The corrosive acid in their droppings can also be incredibly destructive to buildings, even vehicles. If allowed to build up over a matter of time paint and sealants can become damaged and weakened.
They absolutely deserve the title Flying Rat and it’s little wonder that councils go to great measures to eradicate them from their towns and actively discourage feeding them.
The Buffet Table
Pigeons love food. They are attracted by the delicious smells coming from newly stocked bird feeders and tables. The simplest way to deter them is to make the food inaccessible.
Put your seed and nuts in fine mesh containers, too tiny for their awkward large beaks to manage and hanging nets that their ungainly big claws can’t manoeuvre.
Invest in a widely available purpose designed anti pigeon bird table or even use netting or mesh to cogitate a cover of your own, one that smaller birds will negotiate with ease.
Ensure all food scraps are cleaned away and put in a securely closed bin, yesterday’s toast crusts are like an invitation to dinner to a scavenging pigeon.
Now for the fun option!
Sit with the hosepipe in hand, gun set to spray, finger poised on the trigger. Spot one of the pesky creatures and give him a short, sharp blast! Fairly harmless to him yet hopefully he won’t want to return in a hurry. I find this particular method very satisfying. A short term fix but enjoyable nonetheless.
Motion detection water sprinklers work with much success too, and don’t need you to be around, still fun to watch from indoors though!
Nice n Spicy
Pigeons need stable, flat surfaces to land on so this makes it easier to find areas to treat. Much like me, they HATE spicy foods and hot sauces so a thin layer or sprinkle of tobasco across a landing site will make them flee immediately. This sounds a cheap solution but remember it will need to be reapplied with each rainfall.
Better still are landing spikes that can be easily attached to common landing sites, gardens, balconies even rooftops. Probably the most effective of all options, they are plastic, not sharp metal spikes as you might think. They just give the bird nowhere to land. They are inexpensive, easy to fit and are readily available at most D.I.Y. stores.

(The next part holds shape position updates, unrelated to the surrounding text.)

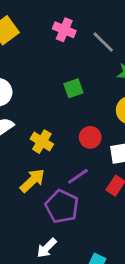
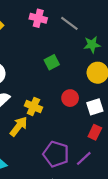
purple line: (78, 176) -> (84, 158), moved
yellow arrow: (32, 181) -> (19, 126), moved

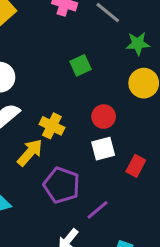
white square: (95, 107) -> (103, 149), moved
purple pentagon: (56, 154) -> (62, 185), moved
purple line: (84, 158) -> (98, 210), moved

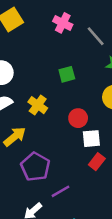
yellow cross: (52, 126) -> (38, 105), moved
white square: (103, 149) -> (91, 139), moved

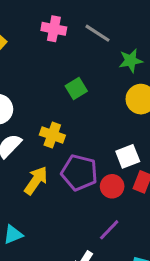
red circle: (78, 118) -> (112, 186), moved
purple pentagon: (35, 167) -> (79, 173), moved

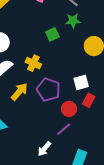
green star: (131, 61) -> (73, 21), moved
red circle: (112, 186) -> (69, 109), moved

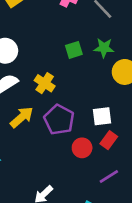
green star: (73, 21) -> (104, 48), moved
purple line: (64, 129) -> (109, 176), moved

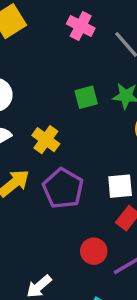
red circle: (82, 148) -> (94, 251), moved

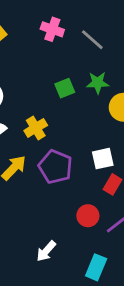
yellow cross: (46, 140) -> (36, 128), turned 30

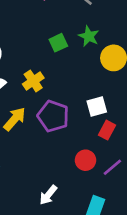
green star: (98, 83) -> (89, 36), turned 30

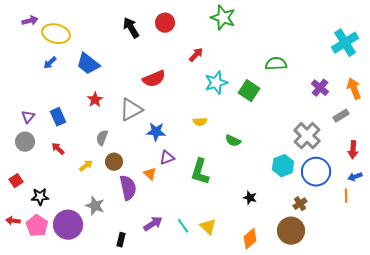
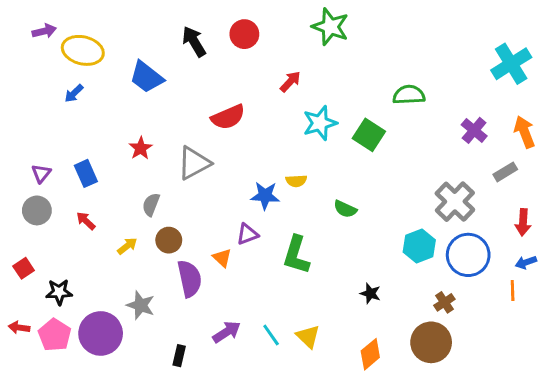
blue trapezoid: (88, 64) -> (147, 77), moved
blue star: (156, 132) -> (265, 196), moved

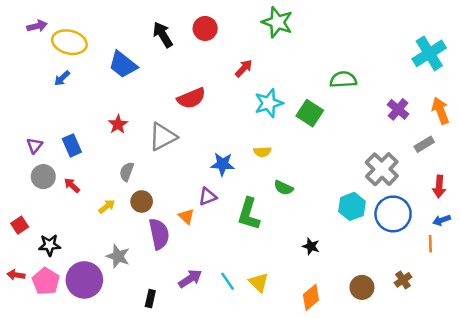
yellow semicircle: (296, 181) -> (262, 152), moved
green semicircle: (345, 209) -> (284, 188), moved
gray circle: (37, 210) -> (43, 177), moved
brown cross: (444, 302) -> (403, 280), moved
brown circle: (431, 342) -> (362, 287), size x0.7

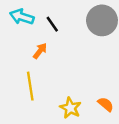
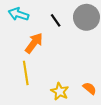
black line: (52, 24) -> (56, 20), moved
orange arrow: (40, 51) -> (34, 43), size x1.5

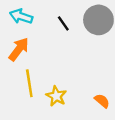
orange arrow: (34, 43) -> (19, 49), moved
yellow star: (60, 91) -> (56, 96), moved

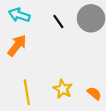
yellow line: (29, 83) -> (27, 92), moved
yellow star: (56, 96) -> (63, 89), moved

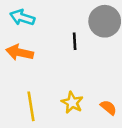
black line: (58, 22) -> (75, 41), moved, turned 32
orange arrow: (17, 46) -> (20, 53), turned -115

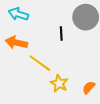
yellow line: (31, 106) -> (40, 63), moved, turned -45
orange semicircle: (108, 108) -> (89, 87), turned -88

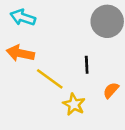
black line: (61, 33) -> (87, 65), moved
orange semicircle: (89, 87) -> (111, 90), moved

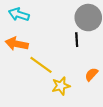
black line: (87, 65) -> (77, 40), moved
yellow star: (74, 104) -> (61, 86), turned 30

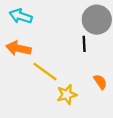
orange semicircle: (91, 74) -> (100, 82), turned 104

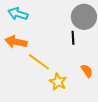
yellow star: (67, 95) -> (58, 82), turned -30

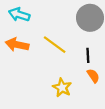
black line: (73, 38) -> (88, 55), moved
yellow line: (39, 62) -> (55, 45), moved

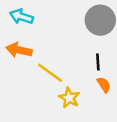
yellow line: (55, 45) -> (50, 73), moved

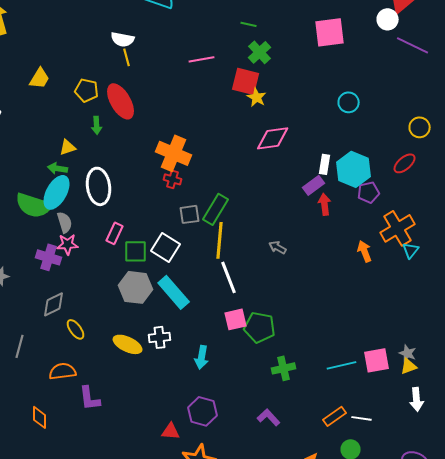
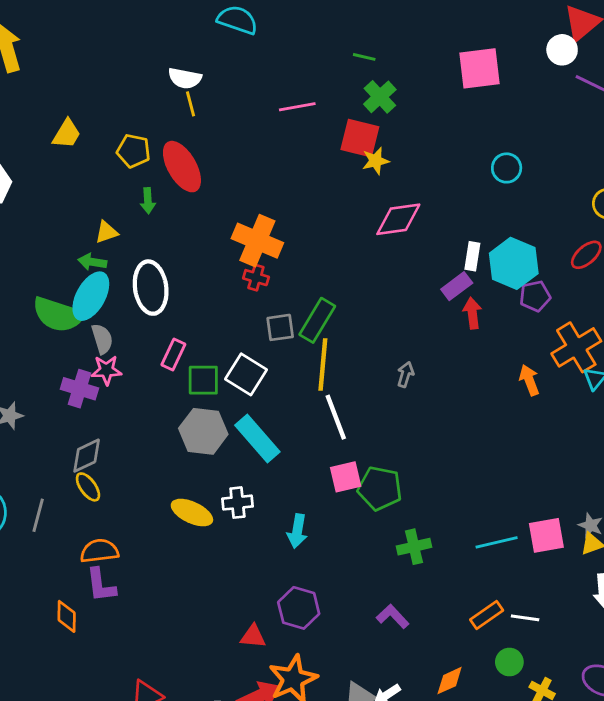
yellow star: (257, 97) -> (376, 161), turned 30
gray arrow: (278, 247) -> (405, 374), turned 78
yellow ellipse: (76, 329) -> (88, 487), moved
purple L-shape: (90, 398) -> (101, 585), moved

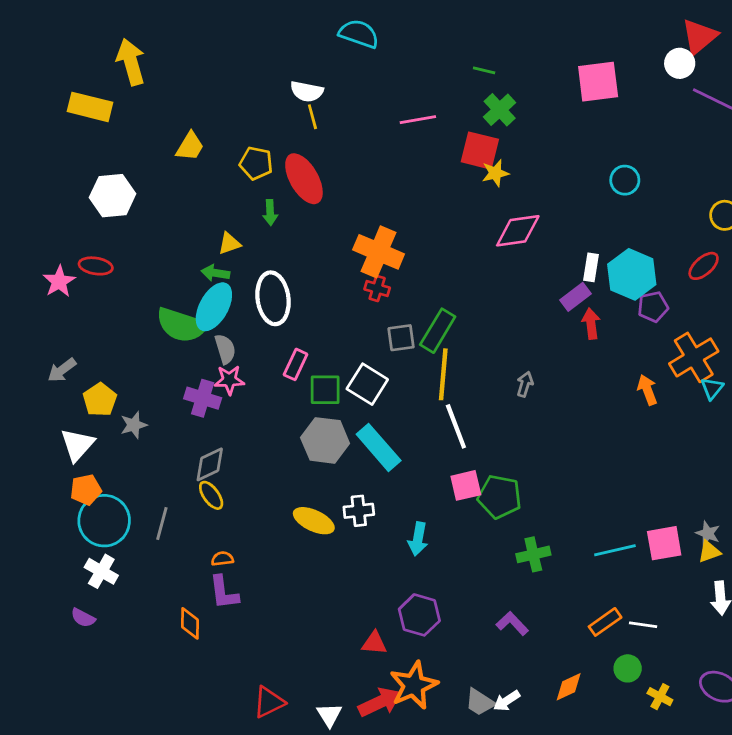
orange semicircle: (99, 551) -> (222, 559), size x0.6

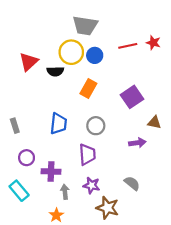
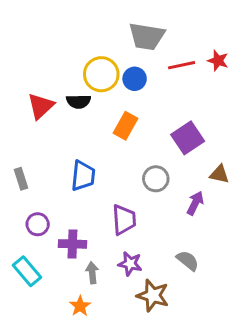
gray trapezoid: (85, 26) -> (147, 36), moved
red triangle: (29, 62) -> (41, 106), moved
gray circle: (96, 126) -> (156, 179), moved
purple arrow: (137, 143) -> (195, 203), turned -56

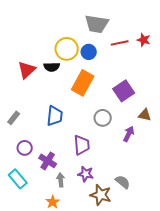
orange rectangle: (126, 126) -> (83, 83), size x1.4
gray rectangle: (21, 179) -> (14, 118), turned 56
purple cross: (72, 244) -> (48, 161), turned 30
gray semicircle: (188, 261) -> (123, 182), moved

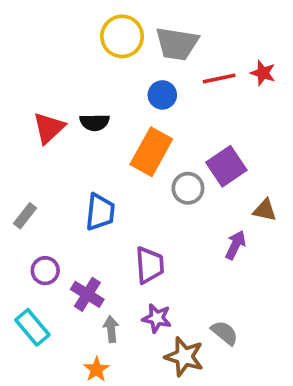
yellow circle: (67, 49) -> (122, 36), moved
gray circle: (103, 118) -> (188, 188), moved

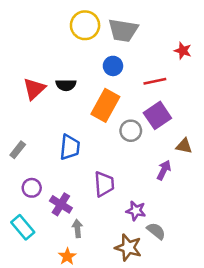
red line: (219, 78) -> (155, 81), moved
purple star: (157, 318) -> (136, 211), moved

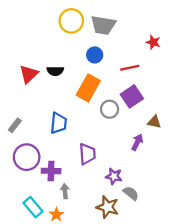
purple circle: (32, 188) -> (27, 157), size x1.6
purple cross: (61, 204) -> (51, 171), turned -30
cyan rectangle: (23, 227) -> (33, 207), moved

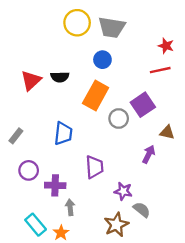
red line: (130, 68) -> (160, 70), moved
purple circle: (27, 157) -> (29, 170), size x0.7
brown star: (107, 207) -> (116, 225), turned 30

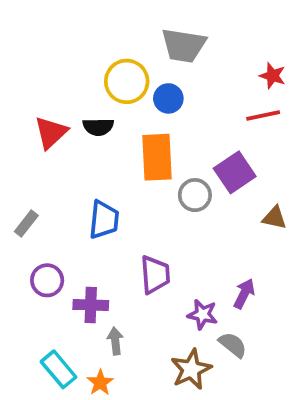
yellow circle: (77, 23) -> (127, 81), moved
orange rectangle: (96, 95) -> (157, 157), turned -32
purple arrow: (149, 154) -> (244, 294), moved

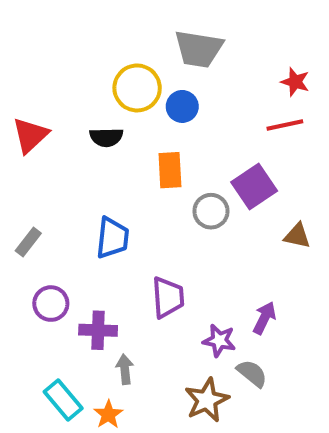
red triangle: (51, 133) -> (30, 135), moved
orange rectangle: (157, 157) -> (170, 170), size x0.7

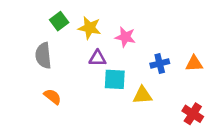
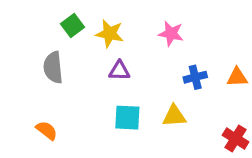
pink star: (125, 37) -> (171, 34), moved
cyan square: (115, 79) -> (127, 118), moved
orange semicircle: (53, 97) -> (47, 130), moved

This is an ideal solution for someone with a persistent pigeon problem.
Now, this method I have tried and tested with little success!! After much online research I decided to go with the ‘SHINY’ method. This works on the theory that pigeons are petrified of glinting, shiny objects that blow in the wind and catch the sun.
I borrowed the neighbour’s kids and we set about attaching old C.D.’s to lengths of sparkly ribbon and tying them to the tree. Once finished, my tree just looked like a tree with old C.D.’s attached, and the several visiting pigeons that still frequented, looked like they were at Bird Glastonbury!

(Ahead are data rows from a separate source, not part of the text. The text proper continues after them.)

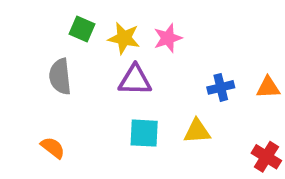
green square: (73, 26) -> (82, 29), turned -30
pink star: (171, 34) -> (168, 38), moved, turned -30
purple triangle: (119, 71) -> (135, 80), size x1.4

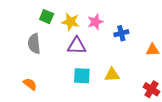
blue cross: (221, 87) -> (121, 33), moved

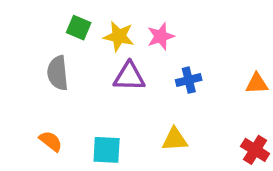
blue cross: (121, 33) -> (189, 80), moved
yellow triangle: (112, 75) -> (175, 139), moved
cyan square: (82, 76) -> (107, 150), moved

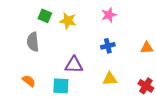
pink star: (161, 36) -> (109, 15), moved
purple triangle: (129, 77) -> (74, 65), moved
yellow triangle: (175, 139) -> (110, 79), moved

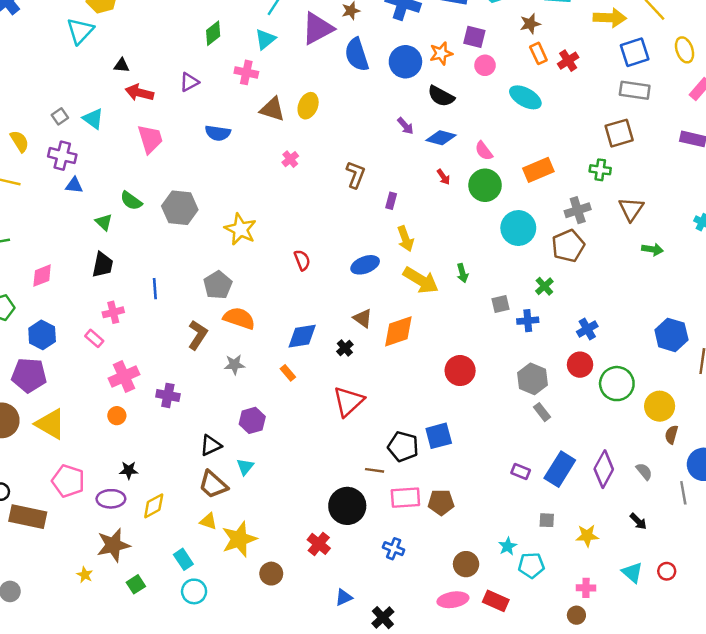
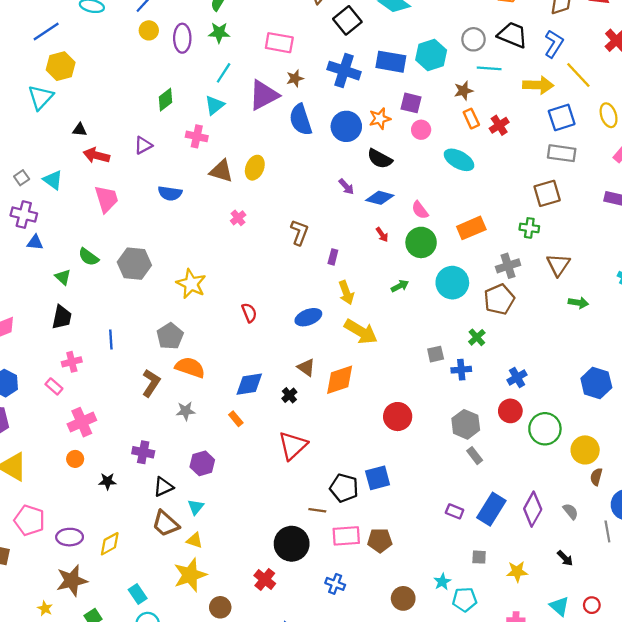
green arrow: (462, 273) -> (400, 286), moved, turned -102
purple cross: (168, 395) -> (143, 452), moved
black star: (129, 470) -> (107, 481), moved
yellow triangle: (208, 521) -> (195, 540), moved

That didn’t last long. FAIL!
So I further researched decoy crows that sit in the tree and scarecrows and found that overall, people seemed to have little or no positive results with those either.
Netting over the entire tree is an option too, though not the prettiest look for your garden.
There are machines available that emit a high frequency noise which act on the nervous system of the bird to repel them. These machines are small and not invasive, can be hung from a branch, guttering or balcony and offer an exceptionally effective solution with many positive reviews. The signal is harmless to your domestic animals and can only be heard by human ear when in very close proximity to it.
This would seem a perfect investment for someone with a serious issue with pigeons causing damage.
My only concern is that it would frighten all garden birds, not specifically the pigeon.
Hope this has helped clear up similar issues for you. Me? I’m just off out to buy a Motion Sensor Sprinkler!!